Users of the World Wide Web can expand their role as consumers to creators of content adding fuel to the information explosion already described. Web tools allow users to easily comment on others’ work and create content for a worldwide audience within minutes. This is changing our position in the world from passive receivers of information to one that is much more participatory where more and more people are able to share their views and engage, more fully, in global citizenship.

In schools, students need access to interactive digital technologies such as personal laptop computers, blog tools, webpage creation software and the internet as tools to assist their participation in this world.
Teachers designing technology-rich lessons, scaffolded learning in a purposeful way will build skills to enable students to interact safely and constructively within online global communities.

  • New technologies being introduced in schools will allow students to communicate and collaborate in a greater variety of ways for a range of purposes.
The communication and collaborative capacity of the World Wide Web has changed not only what we do but how we do those things. Scholarship, research, banking and recreation are but a few of the aspects of our modern-day lives that have changed irrevocably. In an educational context, access to digital technologies provides students with a myriad of tools to communicate and collaborate with their peers within and beyond the classroom in ways that may not yet be imagined.

Laptop computers, software applications and the internet are modern-day extensions of pens, paper and a postal system to greatly expand the repertoire of ways students can find information, build knowledge and make connections from the classroom to the world beyond.

  • Students need to develop high-level technological capabilities.
Underpinning these strategies is the development of students’ knowledge and skills in information communication technologies (ICT) to ensure successful participation in this learning environment. Teachers have a pivotal role in identifying the ICT demands of their learning area and designing activities that integrate learning about ICT and improving skills in relation to learning about their subject.

  • Teachers need to be equipped with the necessary knowledge and skills to design a technology-rich learning environment to enrich students’ learning
Thorough teacher professional learning supported by innovative ready-to-use curriculum resources is essential in creating learning environments where these technologies will be used by students to learn more in novel and interesting ways.
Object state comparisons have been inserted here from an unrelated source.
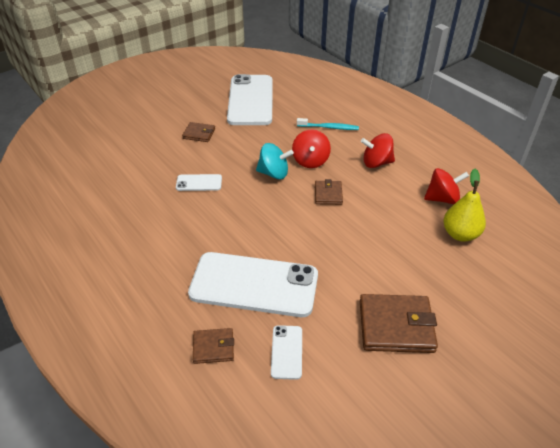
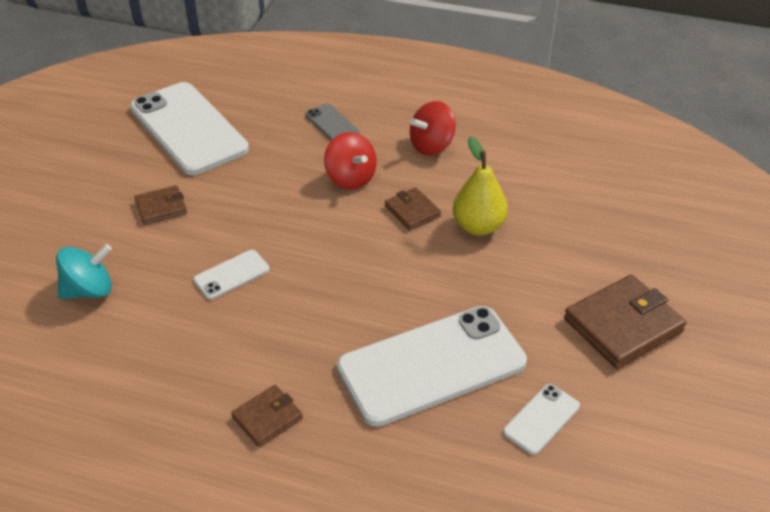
camera: 35 degrees left, 0 degrees up
(213, 347) = (457, 464): brown wallet -> brown wallet (267, 418)
(274, 173) = (320, 216): turquoise spinning top -> turquoise spinning top (89, 290)
(287, 352) = (541, 419): white phone -> white phone turned 75 degrees clockwise
(329, 127) = (332, 124): turquoise toothbrush -> grey phone
(442, 199) = (542, 157): red spinning top -> none
(460, 234) = (595, 190): yellow pear -> yellow pear (478, 226)

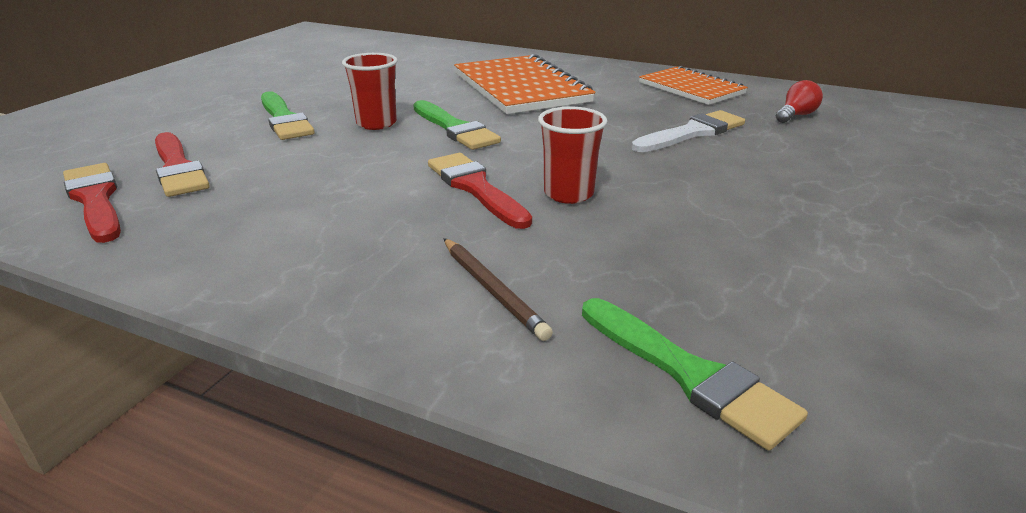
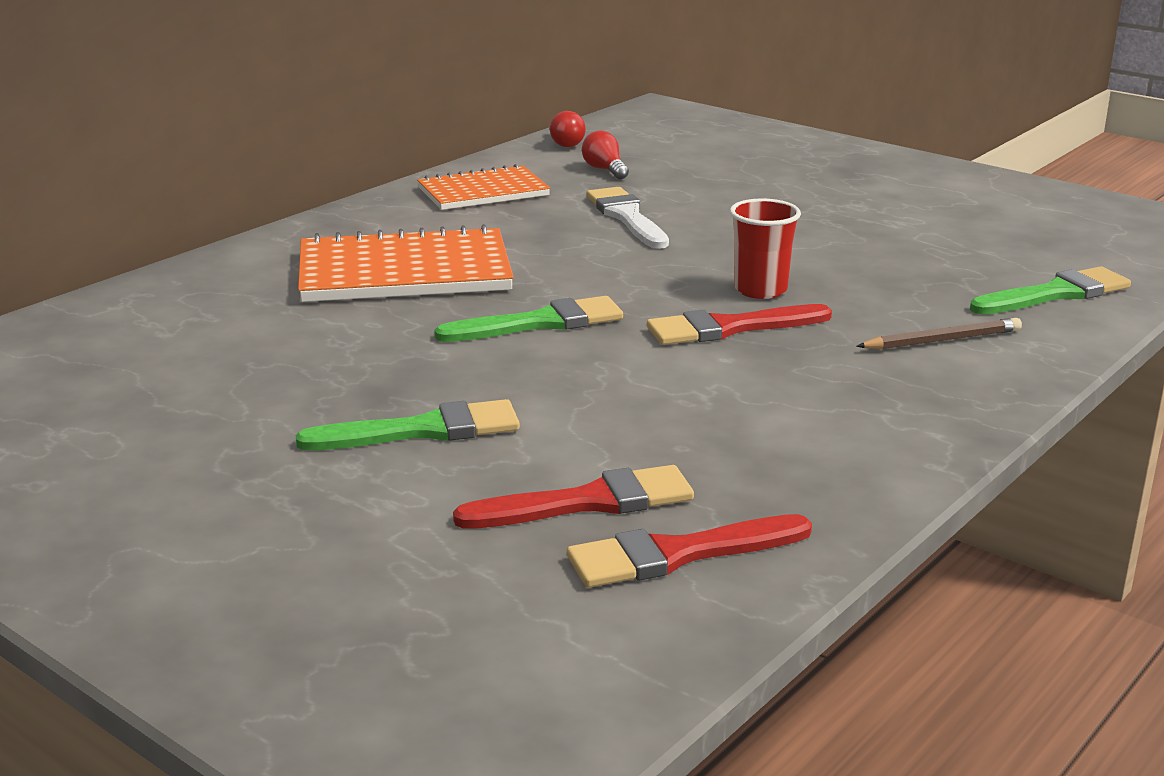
camera: 75 degrees left, 5 degrees down
(376, 123) = (487, 368): red cup -> none
(840, 98) = (565, 143): none -> red light bulb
Teachers are seeking subject-specific training with practical solutions for key learning areas, with a focus on how to utilise the technology in the classroom extending across a range of programs and their applications.

The interrelationship between curriculum, pedagogy and technology is at the core of education in the 21st century. The exploration of the concepts that students might learn better when empowered with laptops and investigating the effect of using laptops on student engagement and achievement is central to an approach to support the Laptops for Learning Program.

Wednesday, May 6, 2009

Emerging educational technologies

Becta recently released a paper (39 pp.) on emerging technologies in education which is well worth a read.

Here is preview:
"Research related to the learner and the learner’s context identified four emergent or potential future trends:

  • Consumption of multiple technologies by young people
  • Increased dependence of young people on mobile technologies for online social networking
  • Increased parental encouragement of their primary age children’s educational uses of computers in the home Increased use of TV-on-demand by young people in the home.


The research identified core trends ... affecting the development of learning technology relating to pedagogy and the curriculum. From the core trends, six cross-cutting trends emerge, which are the:

  • growing use of Web 2.0 technologies by young people
  • development of mobile, ubiquitous and contextual computing
  • impact of widespread capital building programmes
  • demand for increasingly technological skills in the workplace
    economic, social and technological drivers transforming the character and organisation of education and training
  • challenge to professional development of the teaching workforce."